── Text for analysis ──

My brother-in-law opened
the bottom drawer of my
sister's bureau and lifted
out a tissue-wrapped
package. "This," he said
"is not a slip. This
is lingerie."

He discarded the tissue
and handed me the slip.
It was exquisite, silk,
made and trimmed with
a cobweb of lace. The
price tag with an
astronomical figure
on it was still attached.

"Jan bought this the
first time we went to
New York, at least eight
or nine years ago. She
never wore it. She
was saving it for a
special occasion.
Well, I guess this is
the occasion."

He took the slip from me
and put it on the
bed with the other
clothes we were taking
to the mortician. His
hands lingered on the
soft material for a
moment, then he slammed
the drawer shut and
turned to me.
"Don't ever save anything
for a special occasion.
Every day you're alive
is a special occasion."

I remembered those words
through the funeral and
the days that followed
when I helped him and my
niece attend to all the
sad chores that follow
an unexpected death.

───
── Data shown ──

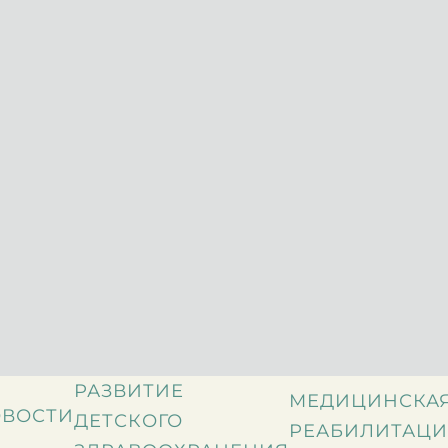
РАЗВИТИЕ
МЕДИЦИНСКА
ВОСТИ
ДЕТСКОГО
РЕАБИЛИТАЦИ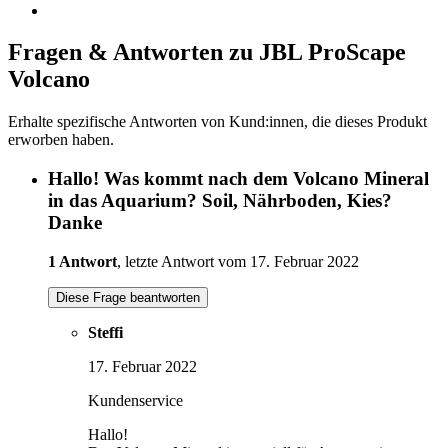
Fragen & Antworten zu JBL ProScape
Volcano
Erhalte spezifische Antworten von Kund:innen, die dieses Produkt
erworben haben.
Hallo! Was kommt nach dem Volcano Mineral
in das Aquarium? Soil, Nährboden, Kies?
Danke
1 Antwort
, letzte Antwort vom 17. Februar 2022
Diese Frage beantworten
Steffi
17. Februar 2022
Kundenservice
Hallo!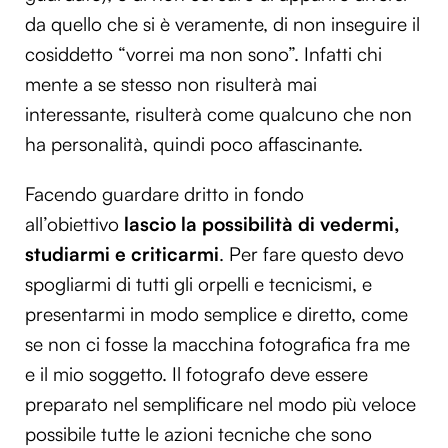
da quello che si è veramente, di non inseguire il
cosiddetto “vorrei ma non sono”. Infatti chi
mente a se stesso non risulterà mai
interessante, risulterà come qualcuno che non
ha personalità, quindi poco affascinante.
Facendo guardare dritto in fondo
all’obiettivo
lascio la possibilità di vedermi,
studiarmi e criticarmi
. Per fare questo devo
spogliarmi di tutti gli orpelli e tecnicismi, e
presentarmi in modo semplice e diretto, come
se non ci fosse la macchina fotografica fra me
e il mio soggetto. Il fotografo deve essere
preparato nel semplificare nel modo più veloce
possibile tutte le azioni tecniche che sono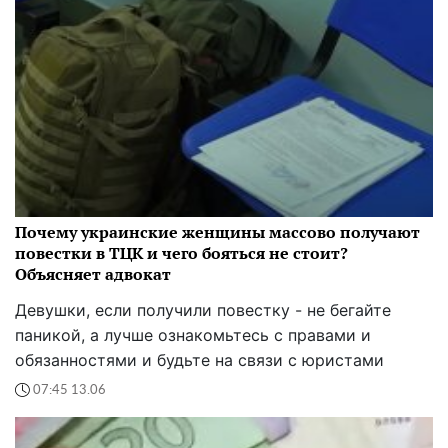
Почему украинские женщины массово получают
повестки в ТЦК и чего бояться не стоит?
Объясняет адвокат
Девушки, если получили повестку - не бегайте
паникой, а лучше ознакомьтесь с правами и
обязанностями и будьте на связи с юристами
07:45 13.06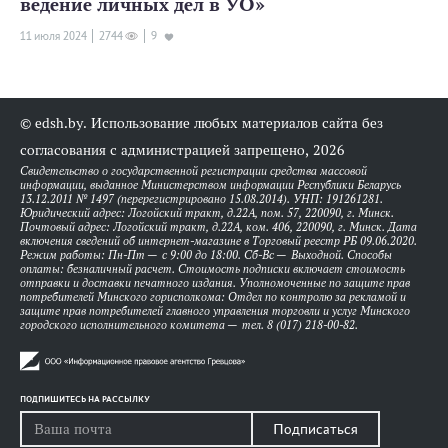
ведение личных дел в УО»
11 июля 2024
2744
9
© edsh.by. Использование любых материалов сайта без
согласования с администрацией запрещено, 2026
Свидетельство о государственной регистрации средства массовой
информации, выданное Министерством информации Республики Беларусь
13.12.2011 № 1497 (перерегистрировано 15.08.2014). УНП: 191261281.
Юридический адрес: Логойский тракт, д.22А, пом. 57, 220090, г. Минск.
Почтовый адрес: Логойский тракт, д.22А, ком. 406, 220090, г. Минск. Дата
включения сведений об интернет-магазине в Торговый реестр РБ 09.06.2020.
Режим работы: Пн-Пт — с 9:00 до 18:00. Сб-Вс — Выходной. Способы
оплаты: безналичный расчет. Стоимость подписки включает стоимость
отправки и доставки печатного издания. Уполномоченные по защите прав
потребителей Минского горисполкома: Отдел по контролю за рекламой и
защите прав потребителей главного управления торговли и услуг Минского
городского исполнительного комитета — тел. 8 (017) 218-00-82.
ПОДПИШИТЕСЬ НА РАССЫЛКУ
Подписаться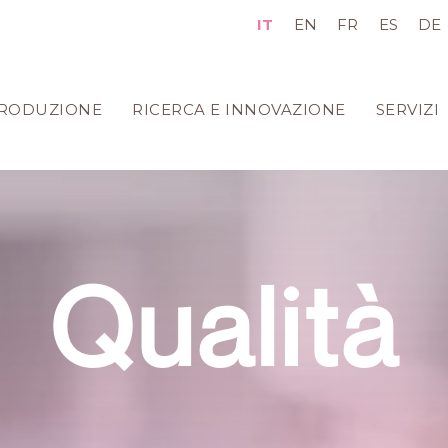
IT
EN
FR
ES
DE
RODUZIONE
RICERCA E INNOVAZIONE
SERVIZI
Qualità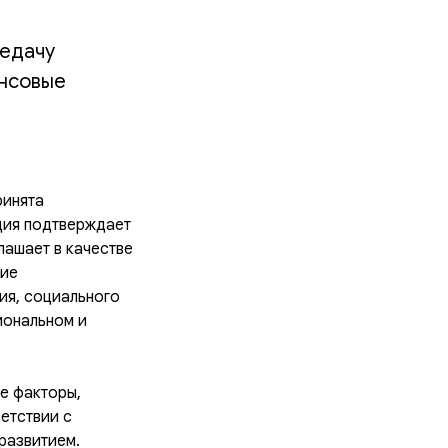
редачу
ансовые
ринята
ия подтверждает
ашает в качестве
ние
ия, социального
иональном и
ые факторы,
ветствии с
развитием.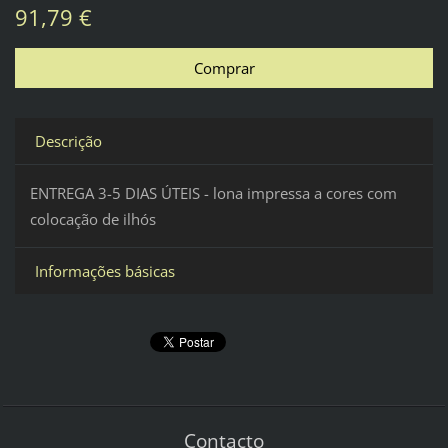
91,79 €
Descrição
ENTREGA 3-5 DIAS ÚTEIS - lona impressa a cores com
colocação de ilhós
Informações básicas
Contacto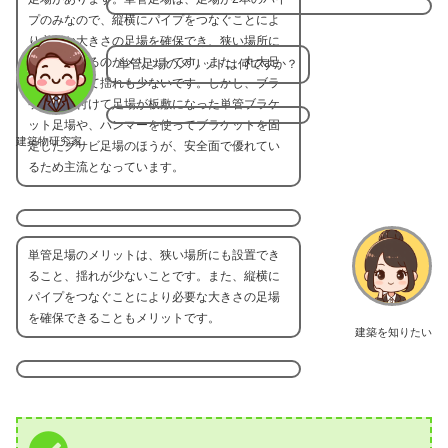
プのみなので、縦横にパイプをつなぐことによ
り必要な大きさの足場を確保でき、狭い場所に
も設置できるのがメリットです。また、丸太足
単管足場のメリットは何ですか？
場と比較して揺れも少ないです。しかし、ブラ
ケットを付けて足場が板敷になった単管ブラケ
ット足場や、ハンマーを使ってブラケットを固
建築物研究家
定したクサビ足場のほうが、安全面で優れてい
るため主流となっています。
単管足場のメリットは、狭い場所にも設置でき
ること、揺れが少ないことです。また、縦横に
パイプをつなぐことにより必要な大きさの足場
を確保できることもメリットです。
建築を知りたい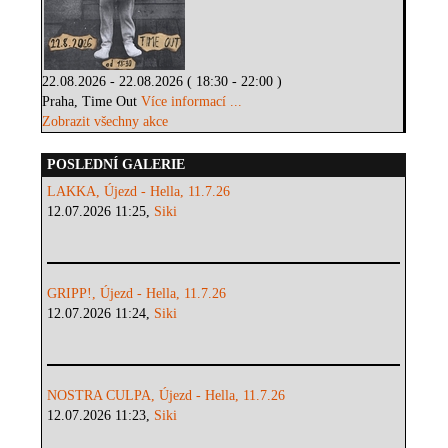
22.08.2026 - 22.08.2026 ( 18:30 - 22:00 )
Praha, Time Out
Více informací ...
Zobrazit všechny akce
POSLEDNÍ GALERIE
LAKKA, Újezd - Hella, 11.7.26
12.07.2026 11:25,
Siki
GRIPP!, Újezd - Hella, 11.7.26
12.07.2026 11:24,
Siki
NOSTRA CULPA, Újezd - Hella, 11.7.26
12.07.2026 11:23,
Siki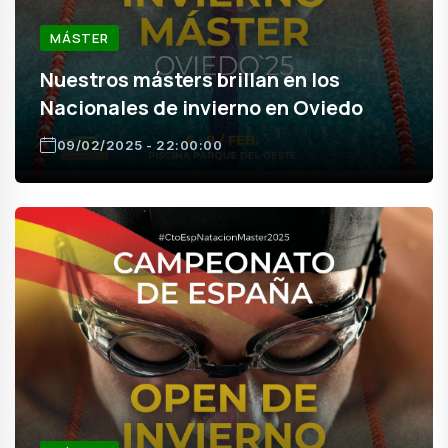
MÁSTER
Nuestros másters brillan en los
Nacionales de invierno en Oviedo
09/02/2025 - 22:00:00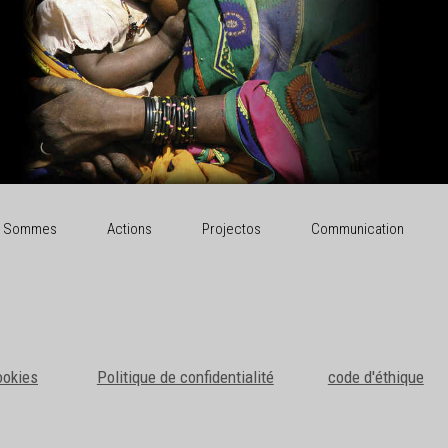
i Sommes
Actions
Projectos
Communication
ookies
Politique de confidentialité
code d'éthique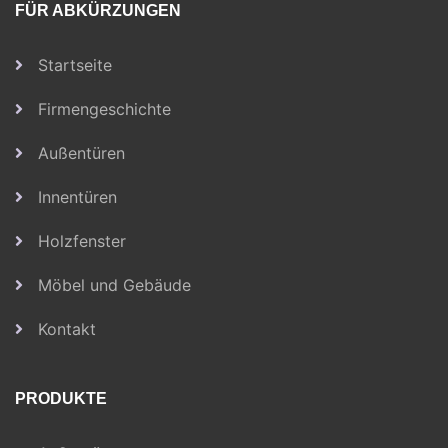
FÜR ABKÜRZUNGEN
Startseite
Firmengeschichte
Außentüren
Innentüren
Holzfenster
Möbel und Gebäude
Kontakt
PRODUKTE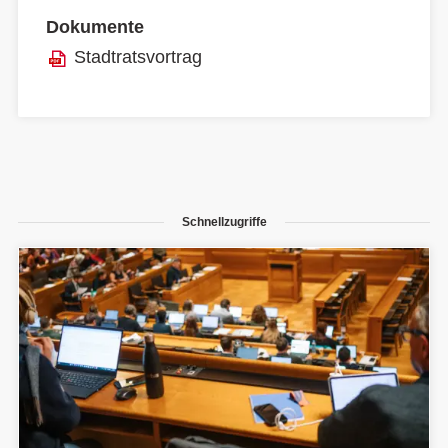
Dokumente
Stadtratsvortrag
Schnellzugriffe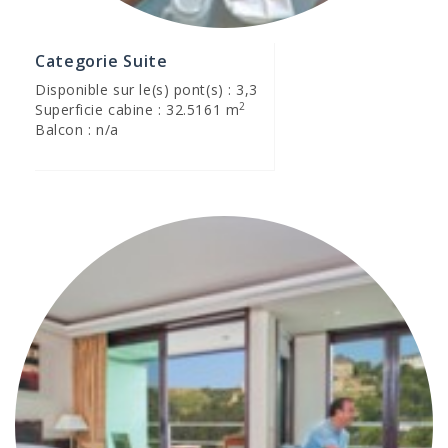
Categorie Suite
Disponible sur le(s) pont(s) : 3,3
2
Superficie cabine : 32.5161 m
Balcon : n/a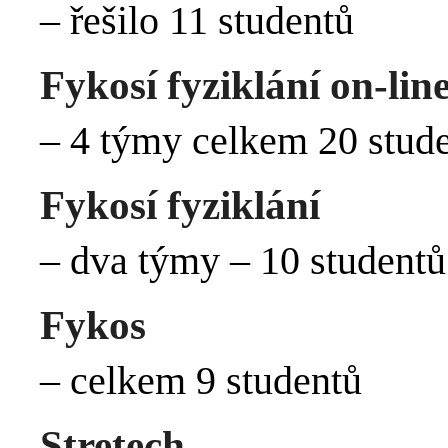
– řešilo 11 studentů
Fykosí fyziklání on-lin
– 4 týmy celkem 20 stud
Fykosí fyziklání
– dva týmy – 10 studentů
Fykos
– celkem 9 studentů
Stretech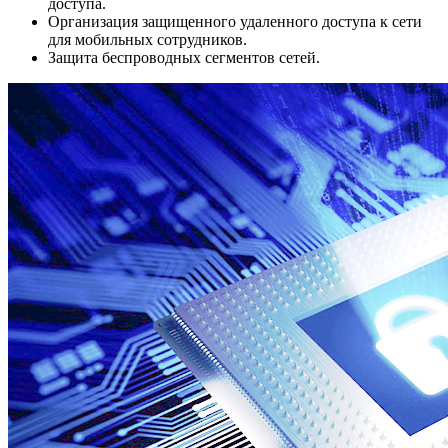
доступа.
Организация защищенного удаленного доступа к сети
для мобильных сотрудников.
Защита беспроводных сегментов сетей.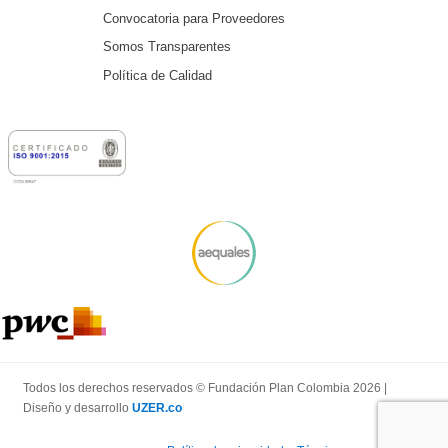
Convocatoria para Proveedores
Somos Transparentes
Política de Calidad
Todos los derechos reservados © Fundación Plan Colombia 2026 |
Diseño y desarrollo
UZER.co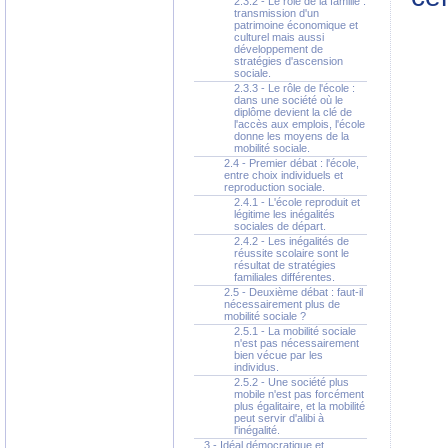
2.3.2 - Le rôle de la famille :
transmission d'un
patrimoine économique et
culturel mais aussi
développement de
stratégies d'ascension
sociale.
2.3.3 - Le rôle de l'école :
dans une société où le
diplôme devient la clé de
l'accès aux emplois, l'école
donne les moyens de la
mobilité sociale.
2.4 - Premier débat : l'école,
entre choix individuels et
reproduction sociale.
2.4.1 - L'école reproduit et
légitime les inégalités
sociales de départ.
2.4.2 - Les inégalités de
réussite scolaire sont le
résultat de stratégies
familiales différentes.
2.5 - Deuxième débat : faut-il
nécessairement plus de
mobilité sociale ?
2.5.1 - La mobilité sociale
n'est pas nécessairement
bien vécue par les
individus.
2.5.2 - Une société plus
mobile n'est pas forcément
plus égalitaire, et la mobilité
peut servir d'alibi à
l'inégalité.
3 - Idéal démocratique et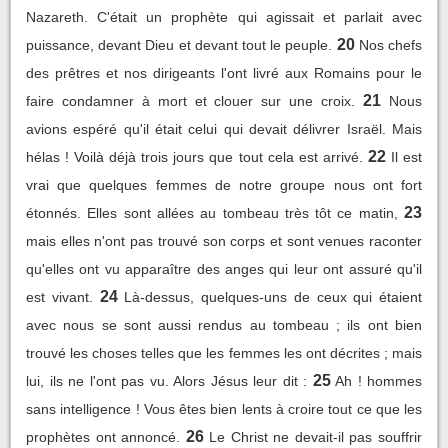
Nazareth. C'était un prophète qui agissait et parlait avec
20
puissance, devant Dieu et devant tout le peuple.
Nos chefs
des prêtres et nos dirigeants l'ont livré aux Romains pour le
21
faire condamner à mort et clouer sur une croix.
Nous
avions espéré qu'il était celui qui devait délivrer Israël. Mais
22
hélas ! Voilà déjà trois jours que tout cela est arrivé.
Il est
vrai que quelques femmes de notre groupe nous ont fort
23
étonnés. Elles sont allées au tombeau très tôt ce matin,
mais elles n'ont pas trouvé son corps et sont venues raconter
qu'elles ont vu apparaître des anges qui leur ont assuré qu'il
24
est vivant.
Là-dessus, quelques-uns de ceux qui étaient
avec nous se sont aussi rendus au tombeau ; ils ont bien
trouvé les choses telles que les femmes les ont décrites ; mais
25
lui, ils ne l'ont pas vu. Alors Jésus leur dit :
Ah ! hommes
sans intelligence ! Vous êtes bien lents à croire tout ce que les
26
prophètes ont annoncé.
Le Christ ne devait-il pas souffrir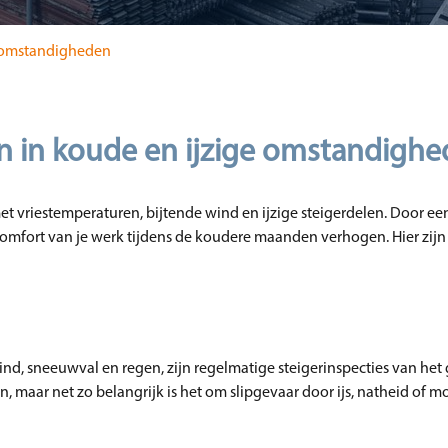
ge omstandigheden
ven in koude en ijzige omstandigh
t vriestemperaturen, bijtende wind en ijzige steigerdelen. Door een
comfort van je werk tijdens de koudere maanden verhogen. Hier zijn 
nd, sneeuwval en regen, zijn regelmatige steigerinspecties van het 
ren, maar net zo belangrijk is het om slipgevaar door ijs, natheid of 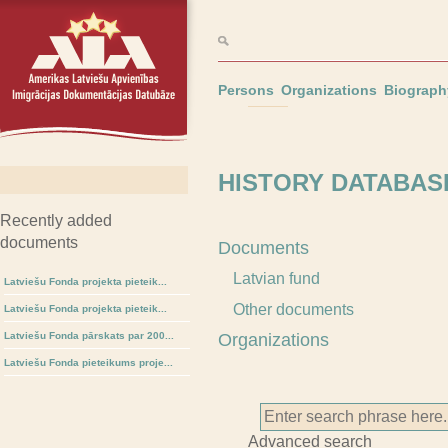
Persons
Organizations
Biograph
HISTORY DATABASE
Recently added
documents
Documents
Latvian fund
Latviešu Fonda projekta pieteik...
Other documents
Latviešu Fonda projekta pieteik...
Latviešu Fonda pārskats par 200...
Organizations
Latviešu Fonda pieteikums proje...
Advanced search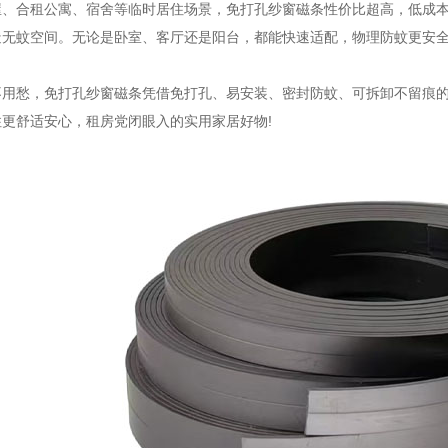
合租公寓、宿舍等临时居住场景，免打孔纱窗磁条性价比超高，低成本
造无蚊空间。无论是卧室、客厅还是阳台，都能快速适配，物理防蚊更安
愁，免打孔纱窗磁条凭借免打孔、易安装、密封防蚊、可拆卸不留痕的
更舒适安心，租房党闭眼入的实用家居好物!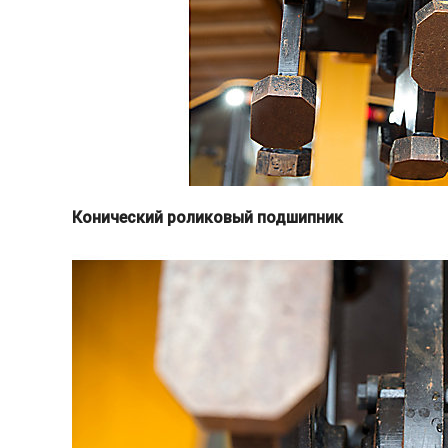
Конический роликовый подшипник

───

▶ _What you are asked to do_:
Answer these questions using the passage about the silk slip.
1. In which piece of furniture was the tissue-wrapped package kept?
2. In what city did Jan buy the slip?
3. Whom did the narrator help with the chores after the funeral?
Work only from the passage about the silk slip, not from the rows.

▶ _Solution for this problem_:
1. In the bottom drawer of the narrator's sister's bureau.
2. New York.
3. The brother-in-law and the narrator's niece.